Osborne suggested that we should equip workers to engage with developing technologies, so they’re able to benefit from them, and focus on those bottlenecks still faced by automation. Giving people those skills could help them find jobs that aren’t readily replaceable by technology, but also help them to develop new technologies and push innovation further.​

The jobs that we could start seeing on the back of new technologies, like solar or wind energy engineers, are also likely to demand skilled workers.

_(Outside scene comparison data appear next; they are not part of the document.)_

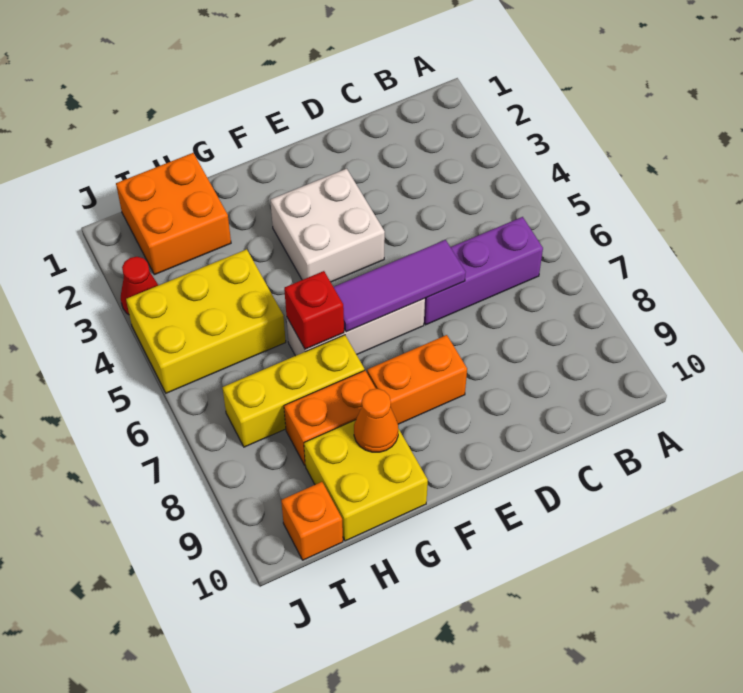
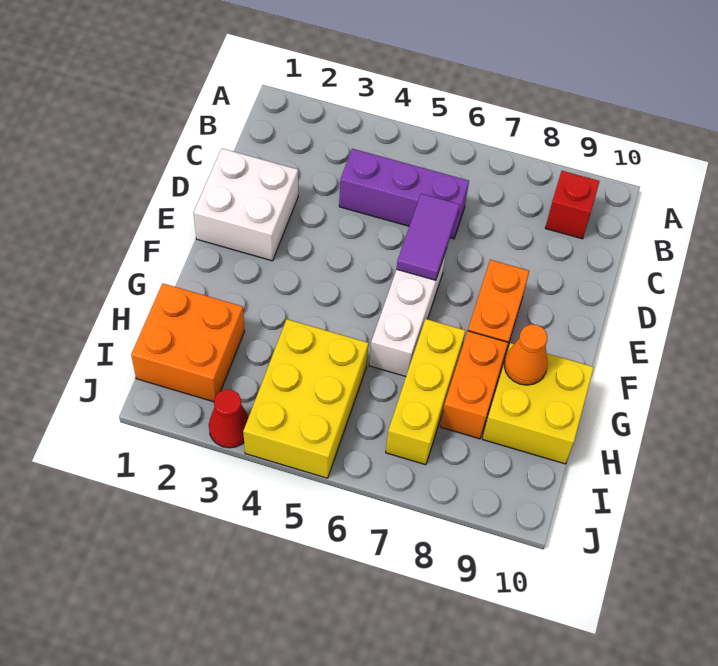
purple 1x3 brick [424,217,543,325] -> purple 1x3 brick turned to [339,149,469,239]
purple 1x3 tile [334,240,466,332] -> purple 1x2 tile [397,194,460,280]
white 2x2 brick [270,169,385,282] -> white 2x2 brick moved to [193,148,298,261]
red 1x1 brick [284,271,344,349] -> red 1x1 brick moved to [545,171,600,239]
orange 1x1 brick [281,482,343,560] -> none

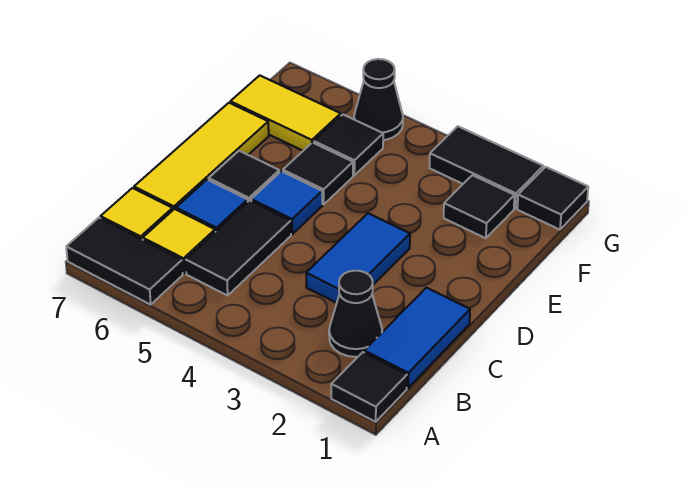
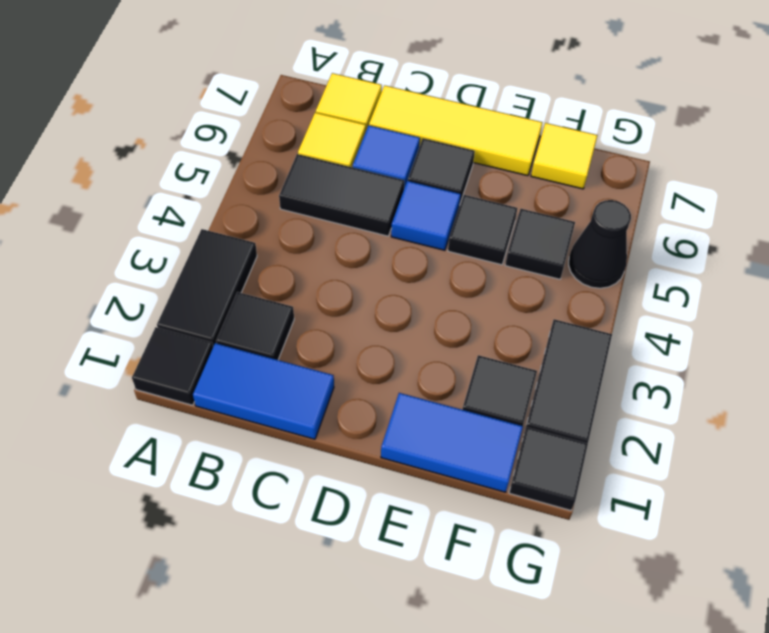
black 1x2 tile [66,218,183,305] -> black 1x2 tile moved to [157,229,257,347]
black 1x1 cone [329,271,382,357] -> black 1x1 tile [216,292,294,360]
blue 1x2 tile [306,213,410,303] -> blue 1x2 tile moved to [381,393,523,492]
yellow 1x2 tile [230,75,341,151] -> yellow 1x1 tile [531,123,598,189]

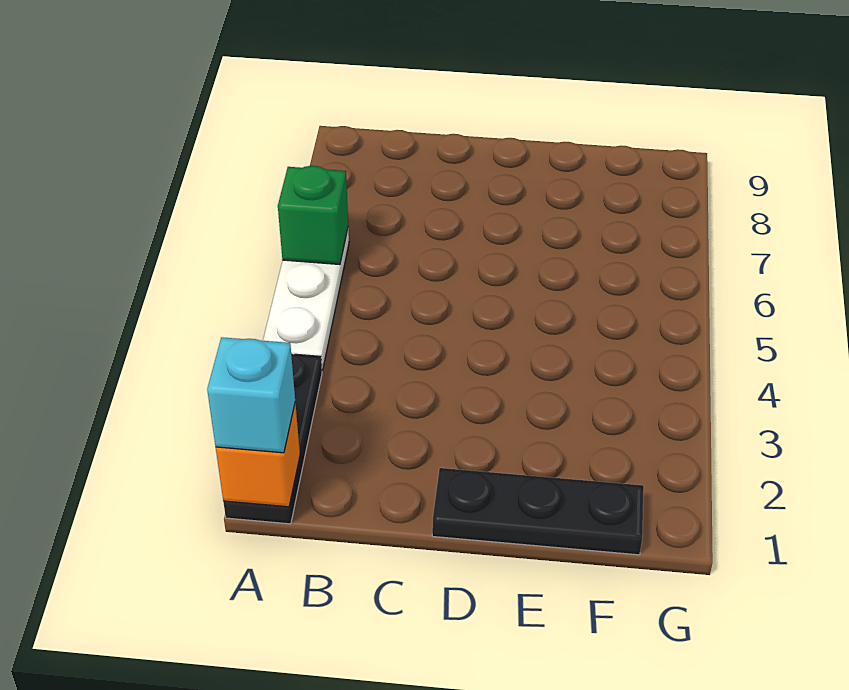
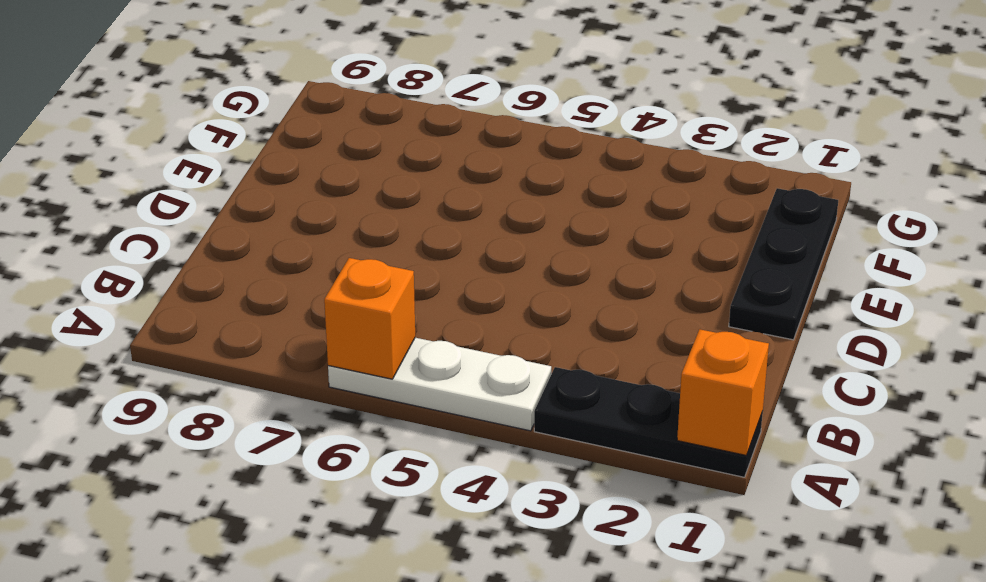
cyan 1x1 brick [207,337,295,453] -> none
green 1x1 brick [278,166,348,265] -> orange 1x1 brick [324,258,415,379]

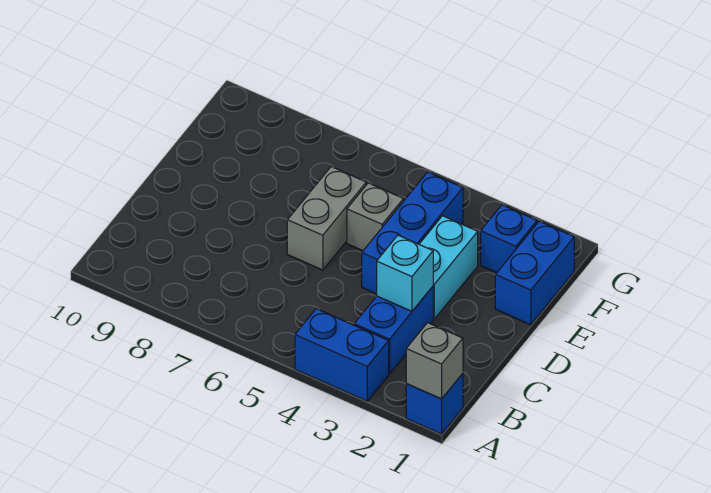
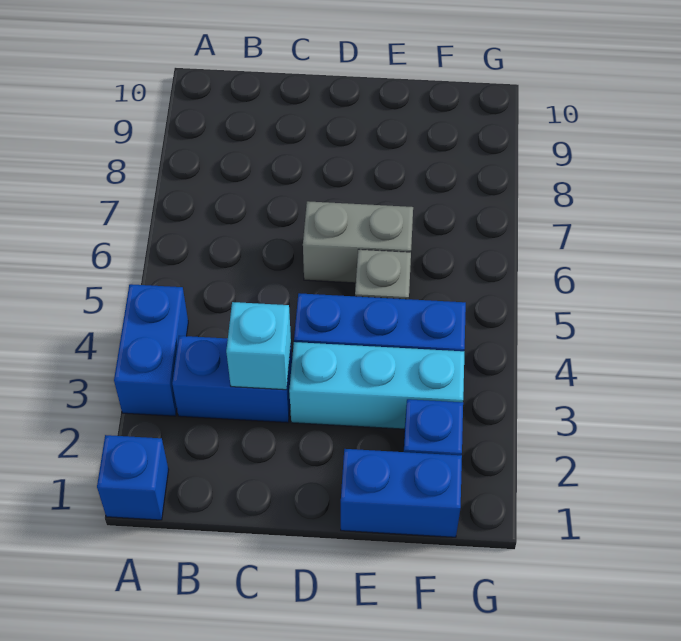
grey 1x1 brick [406,323,463,399] -> none
cyan 1x2 brick [419,216,478,319] -> cyan 1x3 brick [289,342,464,429]

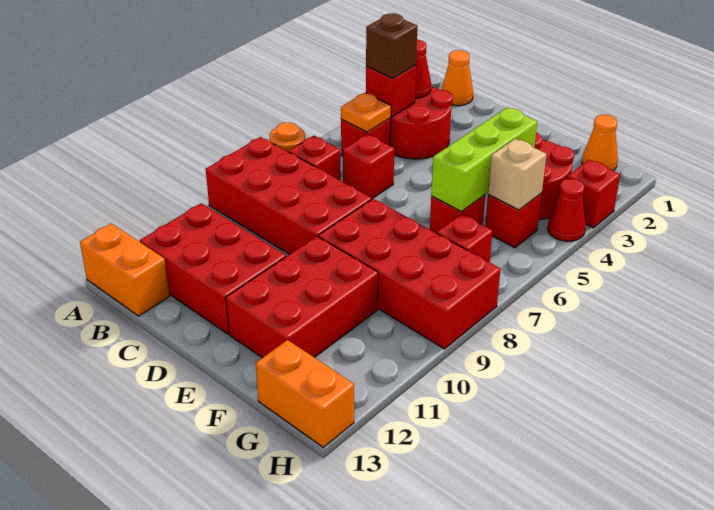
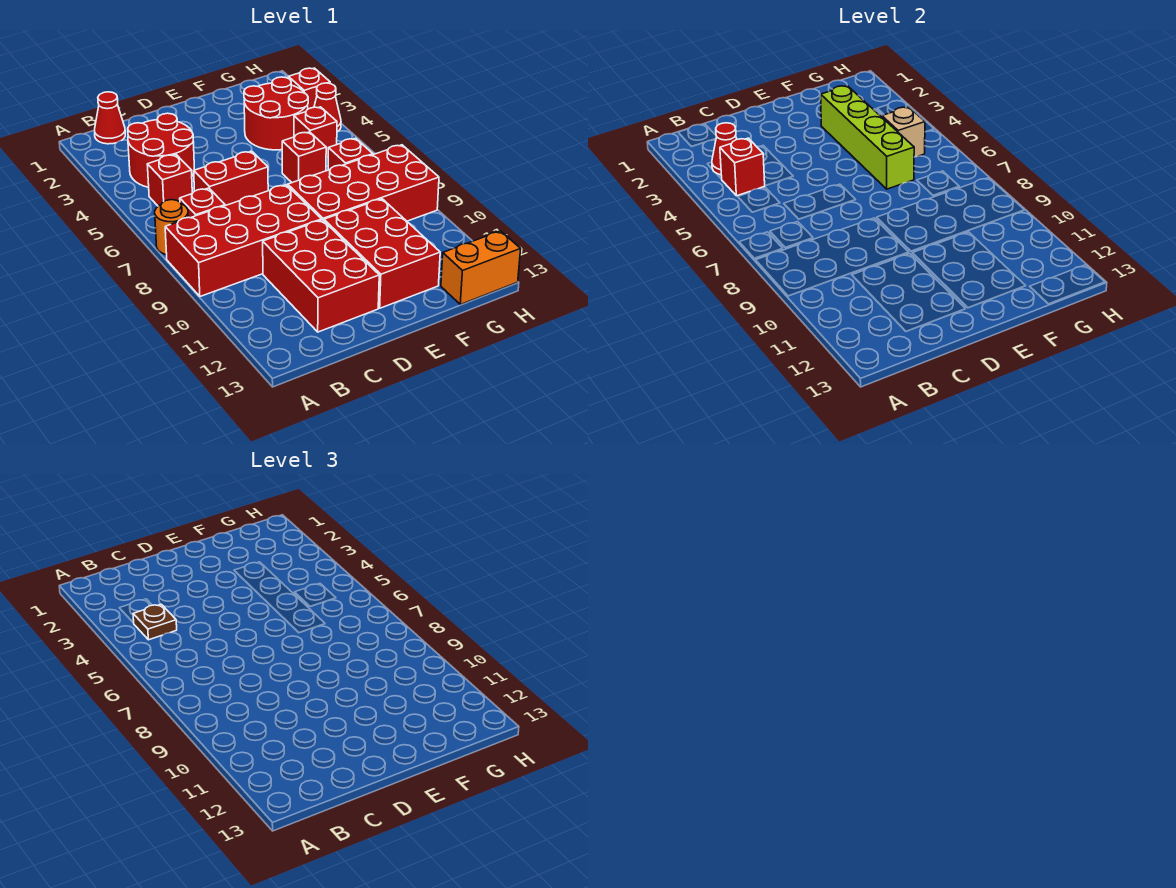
orange 1x2 brick [80,223,169,316] -> none
orange 1x1 cone [441,50,473,106] -> red 1x1 cone [95,92,125,144]
brown 1x1 brick [366,13,418,78] -> brown 1x1 plate [133,604,177,640]
orange 1x1 plate [341,93,391,132] -> none
red 2x3 brick [140,203,286,334] -> red 2x3 brick turned to [263,220,379,332]
red 1x1 brick [343,134,394,199] -> red 1x2 brick [194,151,268,206]
lime 1x3 brick [431,107,537,212] -> lime 1x4 brick [821,86,914,189]
orange 1x1 cone [582,115,618,171] -> none

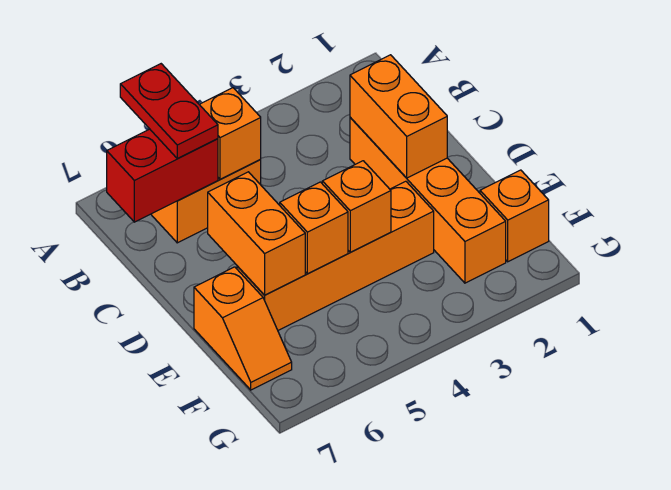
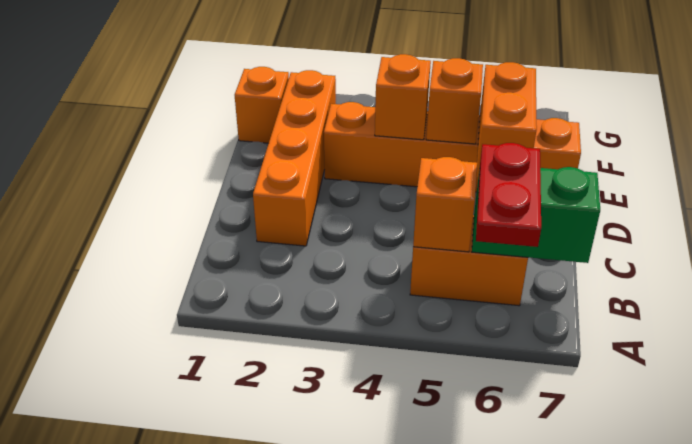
red 1x2 brick [107,129,218,222] -> green 1x2 brick [472,167,600,263]
orange 1x2 brick [350,55,447,178] -> none

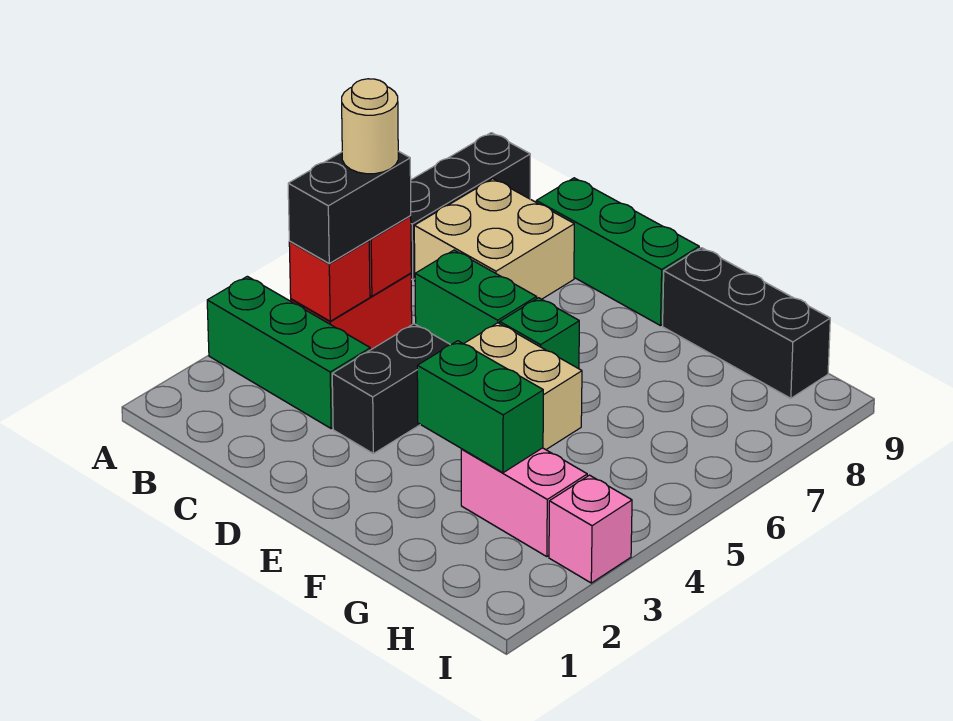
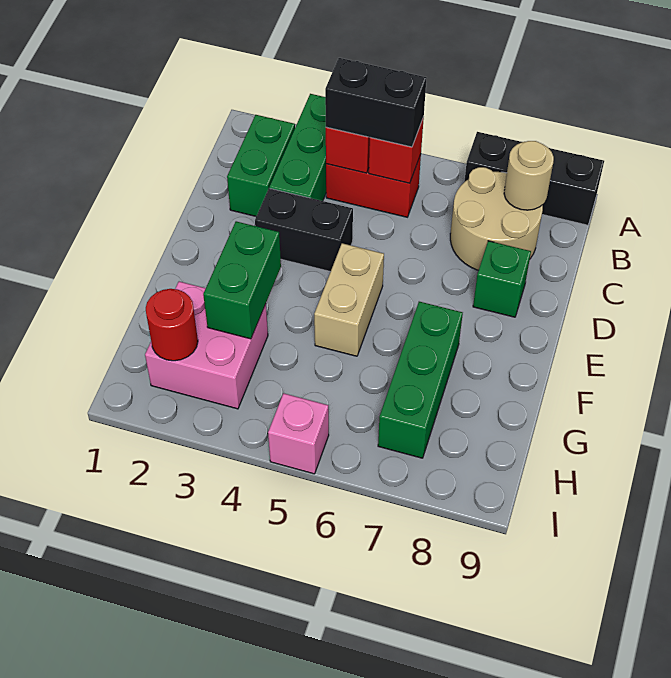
tan 1x1 round brick [342,79,398,174] -> tan 1x1 round brick moved to [504,141,554,210]
tan 2x2 brick [414,179,574,299] -> tan 2x2 round brick [450,167,543,270]
green 1x2 brick [415,250,537,345] -> green 1x2 brick moved to [227,115,295,216]
green 1x3 brick [536,178,699,326] -> green 1x3 brick moved to [378,302,463,458]
green 1x1 brick [500,298,579,369] -> green 1x1 brick moved to [473,241,531,317]
black 1x3 brick [663,248,830,398] -> none
pink 1x2 brick [461,448,587,557] -> pink 2x2 brick [145,281,268,409]
none -> red 1x1 round brick [146,289,198,361]
pink 1x1 brick [549,475,632,583] -> pink 1x1 brick moved to [268,393,329,474]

He’s a big fan of MOOCs—Massive Online Open Courses—as a lower-cost alternative to conventional higher education that could increase access to this kind of training. Ironically, that kind of digital education presents its own automation risk; though Osborne doesn’t think MOOCs could actually replace teachers.

Technology isn’t a bad thing. The innovations we’re talking about have the potential to make our lives much easier; the problem arises when they change the workforce and economy such that people can’t afford to participate. On the upside, we’re enjoying our leisure time more, but that’s little consolation if you’re “at leisure” because you’re unemployed.

“As consumers we’re benefiting enormously; as workers we’re being harmed,” Osborne said.

To prevent all the benefits going to the creators of these technologies, to the detriment of the rest of society, there are other options to consider. Osborne thinks there is a demand to look into things like redistribution or the basic income guarantee, “to make sure there is some kind of safety net such that people can innovate without the fear of losing out completely.”

The report calls for a long-term plan to make economic growth inclusive. In the meantime, you might want to start taking that Zumba class more seriously.